Casas Muertas no es la muerte de un puñado de caseríos de bahareque. Es la muerte de la cultura, del sentido de pertenencia sin el cual el progreso es ficción, es surrealismo, es opereta, es banalización, es peculio. Es el mismo espejismo que vivimos hoy. Y algunos dicen: ¡Venezuela se arregló! Pues tener en cuenta que no puede arreglarse una nación sin cultura, creatividad ni conocimiento. Sin su llanura.
Paola Bautista Alemán en su ensayo “La hora de la representación real” nos lleva al concepto de la representación donde el elemento ético en la política se nutre del cultural.
Cito:
“El liderazgo moral. La historia enseña que la vida de quienes han encabezado luchas como la nuestra en otras latitudes y tiempos ha estado marcada por una visión trascendente de la política. Por “visión trascendente” me refiero a valores inmateriales del espíritu humano que le dan sentido al esfuerzo, a la existencia del mal y al sufrimiento. Hay tres ejemplos que me conmueven: Lech Walesa, Oswaldo Payá y Vaclav Havel. Los dos primeros se aferraron a su fe cristiana y el último, a los bienes que ofrece la cultura”.

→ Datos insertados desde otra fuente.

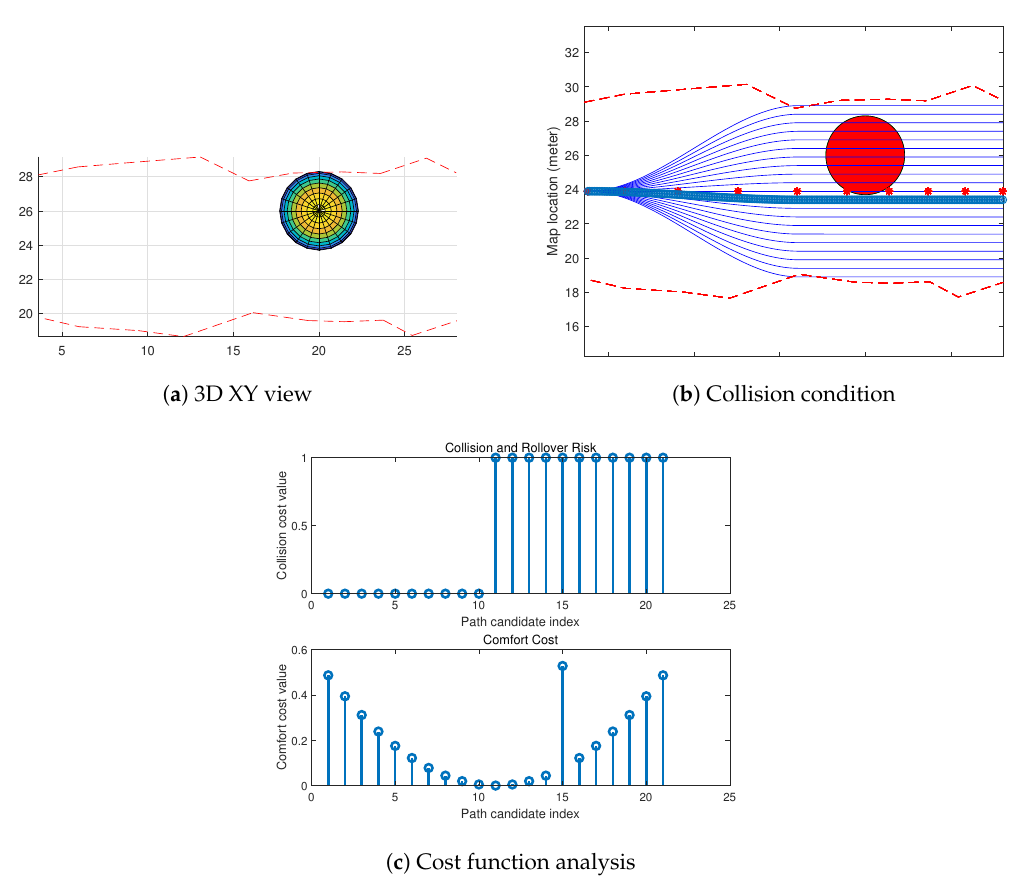
Figure 8. Single obstacle path selection: ( a ) an XY view on obstacles; the light color indicates z > 0, and the dark color indicates z < 0; ( b ) path candidate selection under a single obstacle situation; ( c ) path candidate collision and rollover cost analysis and comfortability cost analysis histogram. All path candidates are presented by multiple solid blue lines; the baseline is presented by red stars; and the obstacles are represented as circles. For obstacles that can cause collision risk, the color of the circles is filled with red; for those that can cause rollover risk, the color is set as green; and for those that are safe to pass through, transparent circles. The selected path candidate in our simulation is presented as the bold solid blue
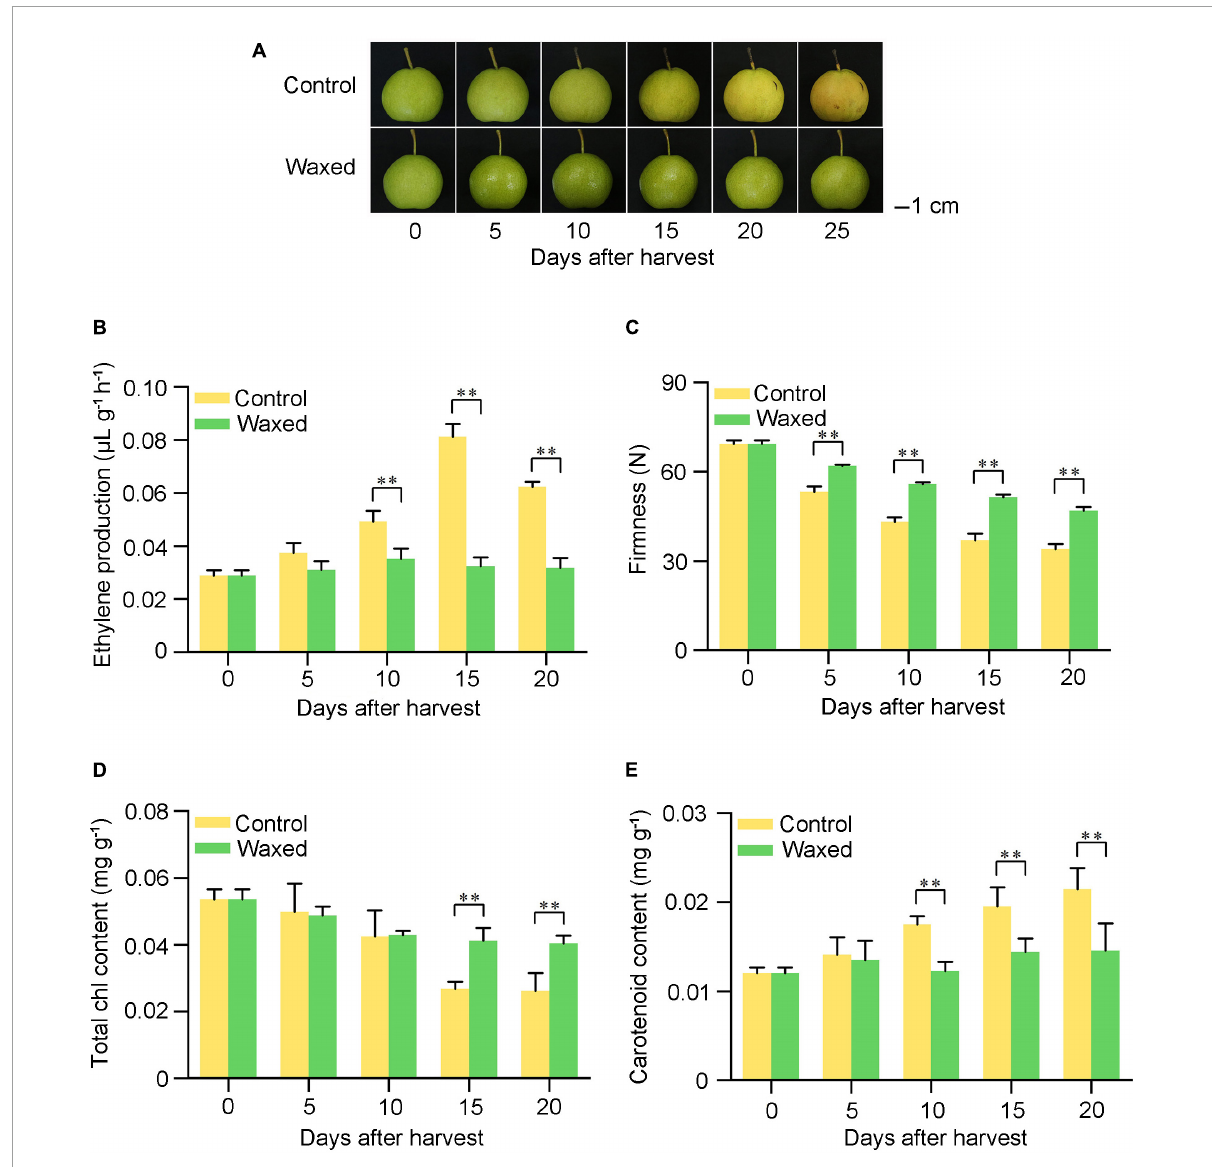
FIGURE6 Postharvest wax coating treatment inhibits pear fruit ripening. Pear fruit were collected on the commercial harvest day (135 DAFB) in 2020 and storage at room temperature for 25 days (A) . After treatment, ethylene production (B) , fruit firmness (C) , total Chl content (D) , and carotenoid content (E) were measured. Control, pear fruit not receiving treatment; Waxed, fruit treated with morpholine fatty acid salt fruit wax. Scale bar = 1 cm. The x-axis represents days of storage at room temperature after harvest. Five bioligical replicates were analyzed for ethylene production, fruit firmness, and three bioligical replicates for total Chl content and carotenoid content. Values represent mean ± SE. Statistical significance was determined using a Student’s t -test, and ∗∗ p <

Sin cultura somos casas muertas. Sin representación de nuestras raíces nada trasciende. La lucha se marchita. Nuestras creencias, costumbres, valores, tradiciones son representación. La siembra del petróleo nos dejó los pies desnudos. Es el fraude del rentismo [Isabel Pereira] que nos ha convertido en mendigos antes que ciudadanos productivos y creativos. El Dorado está en cada uno de nosotros, nos dice Pereira. Esa es nuestra genuina representación. No el hombre a caballo.